***** Available data

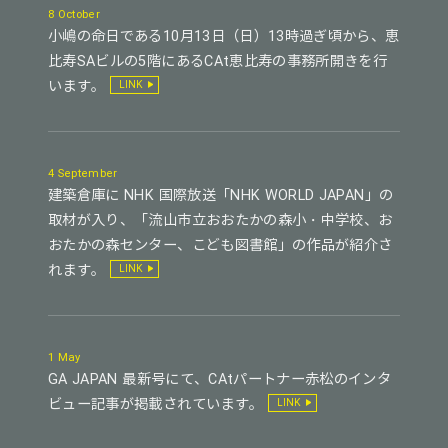
8 October
小嶋の命日である10月13日（日）13時過ぎ頃から、恵
比寿SAビルの5階にあるCAt恵比寿の事務所開きを行
います。
LINK
4 September
建築倉庫に NHK 国際放送「NHK WORLD JAPAN」の
取材が入り、「流山市立おおたかの森小・中学校、お
おたかの森センター、こども図書館」の作品が紹介さ
れます。
LINK
1 May
GA JAPAN 最新号にて、CAtパートナー赤松のインタ
ビュー記事が掲載されています。
LINK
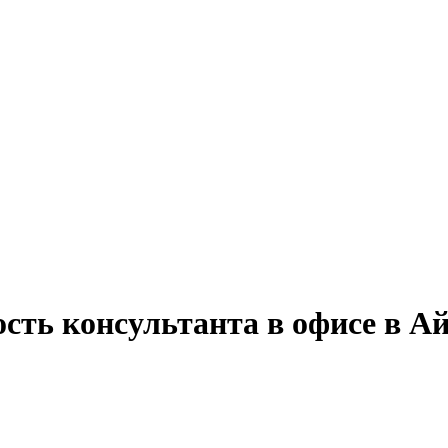
ость консультанта в офисе в А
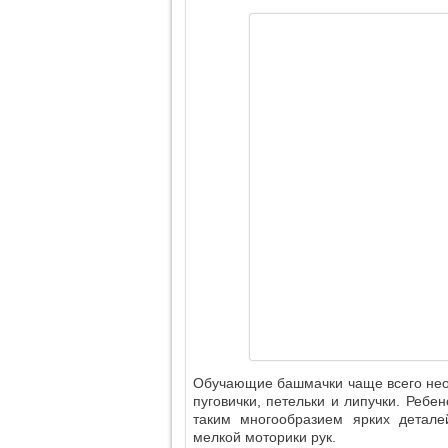
Обучающие башмачки чаще всего необ
пуговички, петельки и липучки. Ребе
таким многообразием ярких детале
мелкой моторики рук.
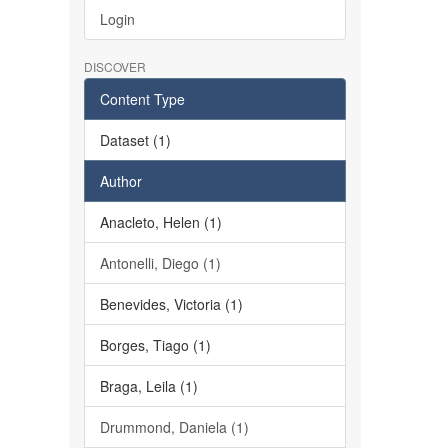
Login
DISCOVER
Content Type
Dataset (1)
Author
Anacleto, Helen (1)
Antonelli, Diego (1)
Benevides, Victoria (1)
Borges, Tiago (1)
Braga, Leila (1)
Drummond, Daniela (1)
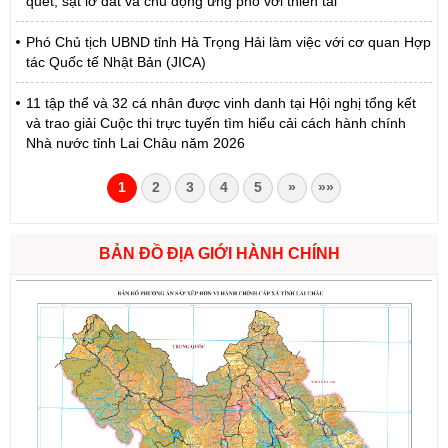
quét, sạt lở đất và chủ động ứng phó với thiên tai
Phó Chủ tịch UBND tỉnh Hà Trọng Hải làm việc với cơ quan Hợp
tác Quốc tế Nhật Bản (JICA)
11 tập thể và 32 cá nhân được vinh danh tại Hội nghị tổng kết
và trao giải Cuộc thi trực tuyến tìm hiểu cải cách hành chính
Nhà nước tỉnh Lai Châu năm 2026
1
2
3
4
5
»
»»
BẢN ĐỒ ĐỊA GIỚI HÀNH CHÍNH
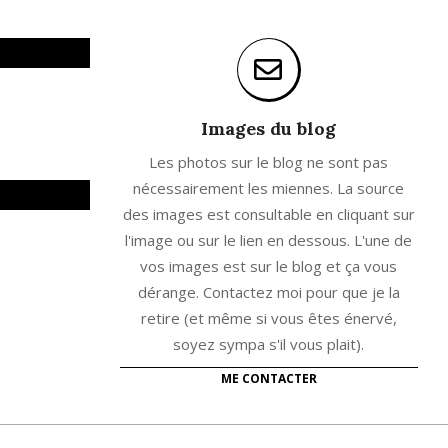
Images du blog
Les photos sur le blog ne sont pas
nécessairement les miennes. La source
des images est consultable en cliquant sur
l'image ou sur le lien en dessous. L'une de
vos images est sur le blog et ça vous
dérange. Contactez moi pour que je la
retire (et même si vous êtes énervé,
soyez sympa s'il vous plait).
ME CONTACTER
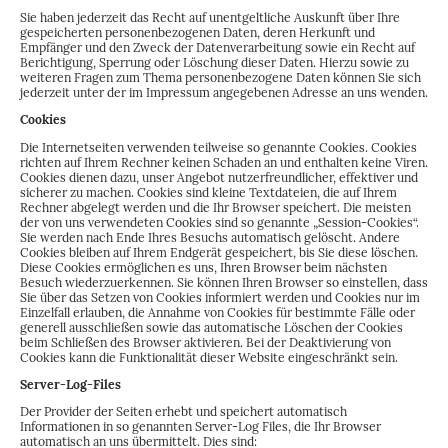
Sie haben jederzeit das Recht auf unentgeltliche Auskunft über Ihre
gespeicherten personenbezogenen Daten, deren Herkunft und
Empfänger und den Zweck der Datenverarbeitung sowie ein Recht auf
Berichtigung, Sperrung oder Löschung dieser Daten. Hierzu sowie zu
weiteren Fragen zum Thema personenbezogene Daten können Sie sich
jederzeit unter der im Impressum angegebenen Adresse an uns wenden.
Cookies
Die Internetseiten verwenden teilweise so genannte Cookies. Cookies
richten auf Ihrem Rechner keinen Schaden an und enthalten keine Viren.
Cookies dienen dazu, unser Angebot nutzerfreundlicher, effektiver und
sicherer zu machen. Cookies sind kleine Textdateien, die auf Ihrem
Rechner abgelegt werden und die Ihr Browser speichert. Die meisten
der von uns verwendeten Cookies sind so genannte „Session-Cookies“.
Sie werden nach Ende Ihres Besuchs automatisch gelöscht. Andere
Cookies bleiben auf Ihrem Endgerät gespeichert, bis Sie diese löschen.
Diese Cookies ermöglichen es uns, Ihren Browser beim nächsten
Besuch wiederzuerkennen. Sie können Ihren Browser so einstellen, dass
Sie über das Setzen von Cookies informiert werden und Cookies nur im
Einzelfall erlauben, die Annahme von Cookies für bestimmte Fälle oder
generell ausschließen sowie das automatische Löschen der Cookies
beim Schließen des Browser aktivieren. Bei der Deaktivierung von
Cookies kann die Funktionalität dieser Website eingeschränkt sein.
Server-Log-Files
Der Provider der Seiten erhebt und speichert automatisch
Informationen in so genannten Server-Log Files, die Ihr Browser
automatisch an uns übermittelt. Dies sind:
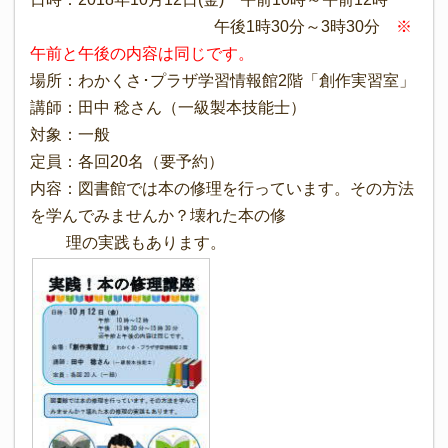
午後1時30分～3時30分
※
午前と午後の内容は同じです。
場所：わかくさ･プラザ学習情報館2階「創作実習室」
講師：田中 稔さん（一級製本技能士）
対象：一般
定員：各回20名（要予約）
内容：図書館では本の修理を行っています。その方法
を学んでみませんか？壊れた本の修
理の実践もあります。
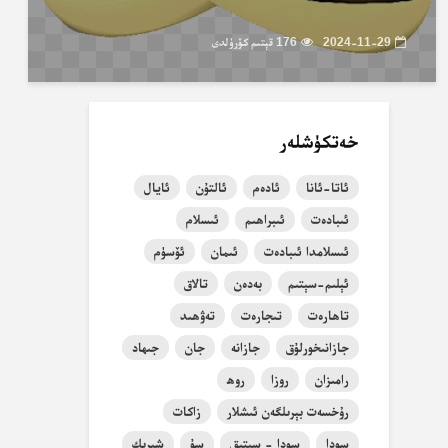
2024-11-29
176 قېتىم كۆرۈلدى
خەتكۈشلەر
ئاتا-ئانا
ئادەم
ئالتۇن
ئايال
ئىبادەت
ئىبراھىم
ئىسلام
ئىسلامدا ئىبادەت
ئىمان
ئۆسۈم
ئېلىم-سېتىم
بەدەن
تالاق
تاھارەت
تىجارەت
تەۋھىد
جازانىخورلۇق
جازانە
جان
جىھاد
رامىزان
روزا
روھ
رۇخسەت بېرىلگەن ئىشلار
زاكات
سودا
سودا - سېتىق
سۇ
شېرىك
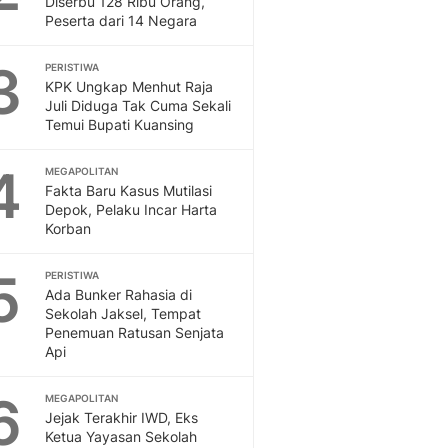
Diserbu 128 Ribu Orang,
Sport
Peserta dari 14 Negara
Berita Bola Terkini, Ja
Klasemen, Hasil Liga
3
PERISTIWA
KPK Ungkap Menhut Raja
Juli Diduga Tak Cuma Sekali
Temui Bupati Kuansing
4
MEGAPOLITAN
Fakta Baru Kasus Mutilasi
Depok, Pelaku Incar Harta
Korban
5
PERISTIWA
Ada Bunker Rahasia di
Sekolah Jaksel, Tempat
Penemuan Ratusan Senjata
Api
6
MEGAPOLITAN
Jejak Terakhir IWD, Eks
Ketua Yayasan Sekolah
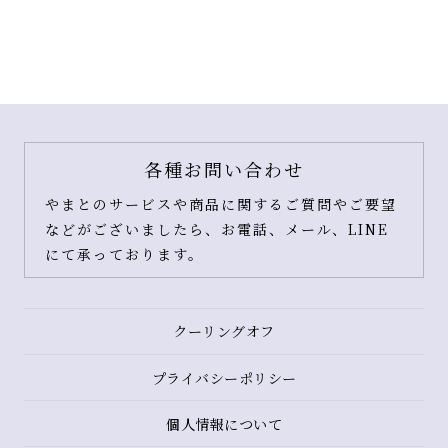
各種お問い合わせ
やまとのサービスや商品に関するご質問やご要望
などがございましたら、お電話、メール、LINE
にて承っております。
クーリングオフ
プライバシーポリシー
個人情報について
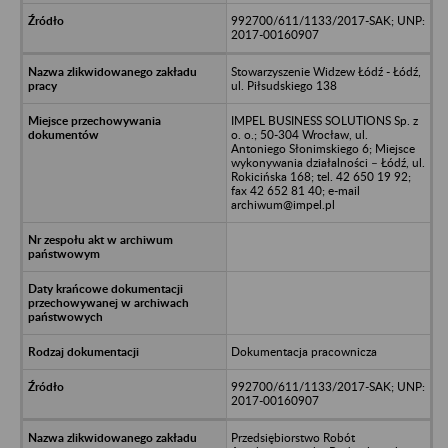
992700/611/1133/2017-SAK; UNP:
2017-00160907
Stowarzyszenie Widzew Łódź - Łódź,
ul. Piłsudskiego 138
IMPEL BUSINESS SOLUTIONS Sp. z
o. o.; 50-304 Wrocław, ul.
Antoniego Słonimskiego 6; Miejsce
wykonywania działalności – Łódź, ul.
Rokicińska 168; tel. 42 650 19 92;
fax 42 652 81 40; e-mail
archiwum@impel.pl
Dokumentacja pracownicza
992700/611/1133/2017-SAK; UNP:
2017-00160907
Przedsiębiorstwo Robót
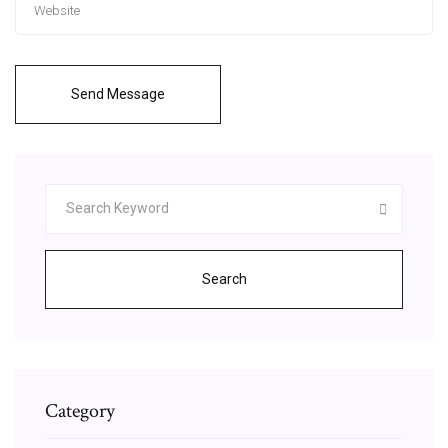
Send Message
Search
Category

**********

Task to complete:
Which lines in the records contain the word "dieser"? Collect every one of them, copied in full.

Final answer:
Berichtigung, Sperrung oder Löschung dieser Daten. Hierzu sowie zu
Cookies kann die Funktionalität dieser Website eingeschränkt sein.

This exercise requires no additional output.